Soft moonlight shone through high windows, bathing the wood-panelled walls. A fiery torch blazed in a holder upon the wall, creating sinister shadows. Was it for me, I wondered? I removed my mask, dropping it upon a small, yellow table with thin, carved legs. I took the torch and approached the double doors opposite. Beyond was an ornate dining room, with long oak table and sturdy upholstered chairs. Drapes hung about the walls, long and golden, all very French. I watched myself walk past a mirror spanning floor to ceiling, encased in gilded frame. I felt lonely and exposed, heard my footsteps echo too loud, reverberating about the whole house. I imagined Wharton’s ears pricking, saw him scuttle silently towards me, to pounce, to subject me to the same barbarity he inflicted on others. I hurried back the way I came.
Back in the hallway something slipped beneath my feet. I looked down to find a flower petal, several in fact, scattered about the floor. Red rose petals, fresh and recently dispersed. I held up the torch to see they marked a trail, leading across the hall and out towards the wide staircase.
I trod graceful as a blind bear.
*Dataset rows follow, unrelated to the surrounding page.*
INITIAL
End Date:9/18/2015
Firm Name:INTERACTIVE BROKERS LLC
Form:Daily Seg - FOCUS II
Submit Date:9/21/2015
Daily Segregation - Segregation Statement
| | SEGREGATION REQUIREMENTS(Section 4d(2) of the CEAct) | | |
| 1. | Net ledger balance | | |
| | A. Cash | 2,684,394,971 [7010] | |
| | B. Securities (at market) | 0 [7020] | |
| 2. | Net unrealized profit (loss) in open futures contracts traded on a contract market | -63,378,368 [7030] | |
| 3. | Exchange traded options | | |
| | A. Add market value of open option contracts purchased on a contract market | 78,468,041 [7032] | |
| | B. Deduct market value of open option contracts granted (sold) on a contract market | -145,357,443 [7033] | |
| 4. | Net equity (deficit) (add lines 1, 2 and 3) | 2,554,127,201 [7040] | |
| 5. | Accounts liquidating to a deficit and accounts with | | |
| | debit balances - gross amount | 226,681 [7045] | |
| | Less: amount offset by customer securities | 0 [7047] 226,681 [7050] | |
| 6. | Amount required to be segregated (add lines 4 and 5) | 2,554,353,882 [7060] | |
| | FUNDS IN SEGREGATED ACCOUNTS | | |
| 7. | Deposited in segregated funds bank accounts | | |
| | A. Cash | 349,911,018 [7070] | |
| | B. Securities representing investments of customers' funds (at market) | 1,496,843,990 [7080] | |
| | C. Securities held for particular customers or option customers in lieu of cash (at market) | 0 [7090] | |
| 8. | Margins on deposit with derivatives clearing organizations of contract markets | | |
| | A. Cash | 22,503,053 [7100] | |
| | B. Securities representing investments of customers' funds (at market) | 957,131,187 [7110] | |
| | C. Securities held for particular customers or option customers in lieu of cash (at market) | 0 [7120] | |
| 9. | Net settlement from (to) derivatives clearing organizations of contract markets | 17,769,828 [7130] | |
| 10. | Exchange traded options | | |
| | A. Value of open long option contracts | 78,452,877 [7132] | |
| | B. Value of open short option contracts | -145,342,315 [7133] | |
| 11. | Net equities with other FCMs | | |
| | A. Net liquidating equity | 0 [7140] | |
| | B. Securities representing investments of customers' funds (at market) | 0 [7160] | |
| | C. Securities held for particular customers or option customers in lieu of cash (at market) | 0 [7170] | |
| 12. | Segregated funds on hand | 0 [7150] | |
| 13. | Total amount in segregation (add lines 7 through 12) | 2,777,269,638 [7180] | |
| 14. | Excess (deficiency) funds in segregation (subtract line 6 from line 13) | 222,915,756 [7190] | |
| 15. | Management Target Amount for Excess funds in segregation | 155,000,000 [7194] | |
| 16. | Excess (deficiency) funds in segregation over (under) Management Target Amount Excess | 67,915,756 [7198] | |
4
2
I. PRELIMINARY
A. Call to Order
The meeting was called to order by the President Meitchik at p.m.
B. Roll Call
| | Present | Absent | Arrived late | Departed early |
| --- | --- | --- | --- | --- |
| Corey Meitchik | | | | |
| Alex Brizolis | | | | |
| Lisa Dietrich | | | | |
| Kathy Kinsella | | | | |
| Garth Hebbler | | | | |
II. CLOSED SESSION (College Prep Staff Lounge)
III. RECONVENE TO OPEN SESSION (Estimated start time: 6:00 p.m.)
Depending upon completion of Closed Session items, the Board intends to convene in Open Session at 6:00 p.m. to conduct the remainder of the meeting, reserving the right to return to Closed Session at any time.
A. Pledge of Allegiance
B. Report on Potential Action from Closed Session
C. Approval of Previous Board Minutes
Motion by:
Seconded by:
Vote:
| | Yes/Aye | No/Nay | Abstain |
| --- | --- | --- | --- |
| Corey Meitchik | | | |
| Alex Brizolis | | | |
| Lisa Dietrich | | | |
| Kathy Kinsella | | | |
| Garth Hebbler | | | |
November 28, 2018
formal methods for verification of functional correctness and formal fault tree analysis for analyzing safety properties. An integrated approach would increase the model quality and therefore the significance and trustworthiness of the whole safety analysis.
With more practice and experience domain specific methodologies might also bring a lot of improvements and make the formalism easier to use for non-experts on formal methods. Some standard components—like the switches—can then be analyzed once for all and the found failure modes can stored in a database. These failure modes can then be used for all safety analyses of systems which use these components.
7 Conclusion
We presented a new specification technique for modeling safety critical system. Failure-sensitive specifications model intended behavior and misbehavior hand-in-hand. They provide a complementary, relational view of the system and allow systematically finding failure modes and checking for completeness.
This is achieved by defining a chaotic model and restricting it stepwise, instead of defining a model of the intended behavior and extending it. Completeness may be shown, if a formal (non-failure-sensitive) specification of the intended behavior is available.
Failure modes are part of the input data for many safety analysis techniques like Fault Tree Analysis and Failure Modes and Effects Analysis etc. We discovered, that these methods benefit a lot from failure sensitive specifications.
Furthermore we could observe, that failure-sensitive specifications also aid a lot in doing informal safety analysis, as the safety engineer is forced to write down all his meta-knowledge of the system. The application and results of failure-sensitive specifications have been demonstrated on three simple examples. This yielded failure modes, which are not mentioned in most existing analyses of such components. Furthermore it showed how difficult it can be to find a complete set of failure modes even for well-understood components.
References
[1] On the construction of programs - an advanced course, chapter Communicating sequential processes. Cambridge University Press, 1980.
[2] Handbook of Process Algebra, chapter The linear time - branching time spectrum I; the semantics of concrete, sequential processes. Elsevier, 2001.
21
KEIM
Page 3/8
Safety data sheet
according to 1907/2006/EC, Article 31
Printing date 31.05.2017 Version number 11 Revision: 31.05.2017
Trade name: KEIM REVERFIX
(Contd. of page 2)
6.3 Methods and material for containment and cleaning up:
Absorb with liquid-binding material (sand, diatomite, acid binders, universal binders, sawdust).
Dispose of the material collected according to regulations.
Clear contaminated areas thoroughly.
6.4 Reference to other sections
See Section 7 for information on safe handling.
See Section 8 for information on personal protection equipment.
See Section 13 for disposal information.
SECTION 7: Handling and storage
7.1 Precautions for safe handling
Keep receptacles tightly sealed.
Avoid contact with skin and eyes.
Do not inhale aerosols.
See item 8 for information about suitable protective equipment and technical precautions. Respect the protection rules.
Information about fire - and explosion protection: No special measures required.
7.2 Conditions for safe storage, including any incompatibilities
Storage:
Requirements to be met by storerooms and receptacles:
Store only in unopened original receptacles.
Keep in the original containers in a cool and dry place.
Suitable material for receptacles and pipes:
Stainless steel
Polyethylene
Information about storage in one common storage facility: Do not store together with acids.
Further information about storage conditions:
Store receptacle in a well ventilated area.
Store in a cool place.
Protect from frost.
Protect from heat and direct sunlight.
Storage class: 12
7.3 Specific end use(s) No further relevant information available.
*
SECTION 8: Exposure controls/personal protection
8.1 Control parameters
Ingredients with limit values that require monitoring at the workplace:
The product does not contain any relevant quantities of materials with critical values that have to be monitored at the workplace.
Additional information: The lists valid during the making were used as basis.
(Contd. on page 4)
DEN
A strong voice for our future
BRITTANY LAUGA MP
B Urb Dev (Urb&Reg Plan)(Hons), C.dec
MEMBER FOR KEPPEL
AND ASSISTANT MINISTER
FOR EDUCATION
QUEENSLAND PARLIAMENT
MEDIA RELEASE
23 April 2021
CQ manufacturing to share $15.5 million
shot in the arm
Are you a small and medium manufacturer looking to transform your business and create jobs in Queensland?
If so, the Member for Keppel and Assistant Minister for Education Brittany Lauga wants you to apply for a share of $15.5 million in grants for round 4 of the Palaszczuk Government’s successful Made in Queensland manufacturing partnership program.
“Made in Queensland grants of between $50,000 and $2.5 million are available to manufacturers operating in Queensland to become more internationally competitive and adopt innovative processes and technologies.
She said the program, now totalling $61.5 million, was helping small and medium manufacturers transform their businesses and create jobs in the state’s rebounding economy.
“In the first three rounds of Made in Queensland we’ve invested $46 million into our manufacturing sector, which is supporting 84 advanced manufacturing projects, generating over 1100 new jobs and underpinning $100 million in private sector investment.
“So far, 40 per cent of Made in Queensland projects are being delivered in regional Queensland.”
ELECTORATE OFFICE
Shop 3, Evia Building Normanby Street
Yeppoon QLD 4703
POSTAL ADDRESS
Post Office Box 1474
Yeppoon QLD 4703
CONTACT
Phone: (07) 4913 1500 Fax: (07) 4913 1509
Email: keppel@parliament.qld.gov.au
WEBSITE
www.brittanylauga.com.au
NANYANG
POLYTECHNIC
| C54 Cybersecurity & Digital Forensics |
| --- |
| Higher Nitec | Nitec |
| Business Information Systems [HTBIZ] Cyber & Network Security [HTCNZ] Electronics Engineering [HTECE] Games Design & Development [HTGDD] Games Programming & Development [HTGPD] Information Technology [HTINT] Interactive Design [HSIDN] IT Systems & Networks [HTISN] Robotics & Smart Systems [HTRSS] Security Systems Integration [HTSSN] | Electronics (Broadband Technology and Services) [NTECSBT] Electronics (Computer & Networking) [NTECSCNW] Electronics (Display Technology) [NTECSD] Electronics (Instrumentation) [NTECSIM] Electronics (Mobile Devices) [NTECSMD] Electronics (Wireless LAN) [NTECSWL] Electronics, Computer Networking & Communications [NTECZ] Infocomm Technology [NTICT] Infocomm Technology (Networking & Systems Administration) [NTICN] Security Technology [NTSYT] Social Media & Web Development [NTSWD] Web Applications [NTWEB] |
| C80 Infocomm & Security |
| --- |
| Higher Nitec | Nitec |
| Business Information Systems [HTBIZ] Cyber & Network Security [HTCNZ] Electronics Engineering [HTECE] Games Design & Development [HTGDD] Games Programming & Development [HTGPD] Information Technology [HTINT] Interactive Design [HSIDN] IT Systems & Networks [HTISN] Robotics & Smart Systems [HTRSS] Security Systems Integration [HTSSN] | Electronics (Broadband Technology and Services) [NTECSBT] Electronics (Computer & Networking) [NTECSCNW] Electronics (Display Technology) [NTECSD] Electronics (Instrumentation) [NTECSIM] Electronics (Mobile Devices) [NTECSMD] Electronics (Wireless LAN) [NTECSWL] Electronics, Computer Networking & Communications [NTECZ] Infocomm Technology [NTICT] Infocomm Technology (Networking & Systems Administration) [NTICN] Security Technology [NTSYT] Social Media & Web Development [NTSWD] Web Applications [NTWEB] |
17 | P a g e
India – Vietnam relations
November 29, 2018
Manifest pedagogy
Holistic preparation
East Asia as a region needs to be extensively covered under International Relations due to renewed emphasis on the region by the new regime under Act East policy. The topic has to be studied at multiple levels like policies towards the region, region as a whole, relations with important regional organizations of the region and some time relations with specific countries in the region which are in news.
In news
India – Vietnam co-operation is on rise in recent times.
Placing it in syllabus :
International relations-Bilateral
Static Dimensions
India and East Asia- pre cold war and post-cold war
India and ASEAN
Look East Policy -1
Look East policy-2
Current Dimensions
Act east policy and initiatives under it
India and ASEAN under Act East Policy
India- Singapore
No matter how soft I placed my feet, my footsteps tapped loud against the tiled floor. All else I could hear was the noise of my own laboured breathing.
The staircase wound upwards in a long, square spiral, red petals upon ancient wooden treads that creaked as I climbed. I followed the way down a corridor leading long and straight. The doors to either side were closed, the door direct ahead stood ajar. The petals led all the way to the end.